Schwendinger argues that the response to crime ‘depends upon how the causes of crime are interpreted. Is rape really a crime that erupts from the sordid nature of men in general? Or does it express complex causal patterns due to the nature of society rather than man? The answers to these questions are extremely important. If social relationships are the fundamental causes, then the repression of individual rapists will never provide a long-term solution to the eradication of rape. For every imprisoned rapist there will be others created by society to take his place in the population at large.’ (Schwendinger, ‘Rape, Sexual Inequality and Levels of Violence’ 1981,160). Schwendinger suggests that the repressive nature of capitalist societies leads to violence, one form of violence being rape. In this context it would be interesting to look at empirical studies about crime in socialist societies. Presumably there would be fewer crimes and some crimes might not occur at all. But none of the papers in this volume address this issue.
The Increase in Punitiveness. In the early 1970s Western economies experienced a transformation from a Fordist and Keynesian model to a post-Fordist order, ‘characterised by high unemployment, increasing labour flexibility, work insecurity and widespread social vulnerability, welfare “reforms” and rising income inequalities.’ (De Giorgi 2007, 482). Some politicians realised that crime/law-and-order would be an ideal issue to shape their politics. De Giorgi (2007, 493), referring to the work of Jonathan Simon, writes: ‘The mass-mediated discourse about crime as a major social problem affecting tax-paying honest citizens facilitates the social construction of some categories of people – the poor, African-American youth and the urban underclass – as a “public enemy” against whom a war must be waged.’ This led to a new strategy in politics: governing through crime.
The prison population in the US multiplied roughly fivefold from 1975 (400,000) to 2004 (2.1 million) but the overall population only rose by roughly a third from in the same period – so one would only expect a rise in the prison population by roughly 33%. De Giorgi states that this trend is not the result of rising crime rates, but rather a result of a greater appetite for incarceration. Governing through crime is a vote winner.
To sum up, this is, mostly, an interesting collection of papers, which gives the reader a good insight in how the strand of RMC has developed over time. Note that the title of the book might be a little misleading. Some of the papers are indeed of a theoretical nature, others mostly survey the existing literature with some interpretation thrown in, and some take hypotheses from well known theoreticians (Willem Bonger, Rusche-Kirchheimer) and measure them against empirical evidence.

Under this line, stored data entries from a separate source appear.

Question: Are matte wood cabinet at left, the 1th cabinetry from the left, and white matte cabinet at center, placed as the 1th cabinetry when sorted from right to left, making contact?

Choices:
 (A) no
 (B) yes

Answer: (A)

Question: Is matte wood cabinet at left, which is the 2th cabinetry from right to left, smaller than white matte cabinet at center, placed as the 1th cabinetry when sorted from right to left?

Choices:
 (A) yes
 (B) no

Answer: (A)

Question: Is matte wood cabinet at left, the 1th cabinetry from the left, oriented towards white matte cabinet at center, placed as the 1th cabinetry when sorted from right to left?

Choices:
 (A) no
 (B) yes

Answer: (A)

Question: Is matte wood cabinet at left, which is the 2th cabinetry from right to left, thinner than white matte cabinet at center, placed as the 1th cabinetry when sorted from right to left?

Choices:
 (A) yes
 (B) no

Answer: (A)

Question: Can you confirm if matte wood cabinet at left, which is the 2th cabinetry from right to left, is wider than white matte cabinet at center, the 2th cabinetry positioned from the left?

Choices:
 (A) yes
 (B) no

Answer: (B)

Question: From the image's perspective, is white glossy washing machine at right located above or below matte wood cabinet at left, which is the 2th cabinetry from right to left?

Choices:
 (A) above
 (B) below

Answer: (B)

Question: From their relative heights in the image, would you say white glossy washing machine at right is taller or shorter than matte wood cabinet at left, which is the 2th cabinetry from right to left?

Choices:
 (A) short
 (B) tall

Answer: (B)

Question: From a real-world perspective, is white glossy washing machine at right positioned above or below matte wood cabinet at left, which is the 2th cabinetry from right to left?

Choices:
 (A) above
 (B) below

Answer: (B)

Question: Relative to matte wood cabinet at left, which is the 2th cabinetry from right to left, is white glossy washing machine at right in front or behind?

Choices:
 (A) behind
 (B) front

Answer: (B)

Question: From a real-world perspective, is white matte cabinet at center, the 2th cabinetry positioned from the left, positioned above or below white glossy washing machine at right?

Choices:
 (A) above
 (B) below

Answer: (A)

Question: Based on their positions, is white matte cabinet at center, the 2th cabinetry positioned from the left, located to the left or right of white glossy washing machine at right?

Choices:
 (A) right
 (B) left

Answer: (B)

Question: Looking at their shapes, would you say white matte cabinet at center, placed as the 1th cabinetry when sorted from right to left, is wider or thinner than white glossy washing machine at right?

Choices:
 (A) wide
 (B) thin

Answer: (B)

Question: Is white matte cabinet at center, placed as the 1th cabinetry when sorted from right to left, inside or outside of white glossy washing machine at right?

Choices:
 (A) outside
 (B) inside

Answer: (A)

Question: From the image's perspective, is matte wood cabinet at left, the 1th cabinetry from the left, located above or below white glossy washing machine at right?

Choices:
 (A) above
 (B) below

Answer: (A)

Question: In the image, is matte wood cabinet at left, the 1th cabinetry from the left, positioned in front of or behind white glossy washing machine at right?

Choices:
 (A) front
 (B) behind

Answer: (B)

One lacuna of this volume is the lack of engagement with crimes by the better off classes and with state crimes. For example, in the last decade incidence of targeted extra-judicial and extra-territorial killings, the use of extra-territorial prisons and the application of torture by some states have come to prominence. It would have been interesting to see how RMC views these issues.
I would like to close with a note on the format and price of the book. The ambition to bring together the best theoretical contributions to the debate may explain why this book has retained the original pagination of the articles. Providing facsimiles allows for easy reference and is helpful to scholars. The downside is that for some of the papers the font size is minuscule. This is an expensive book – considering that the papers did not need to be re-formatted and re-edited, and that none of them were written specifically for this volume – one wonders about the high price.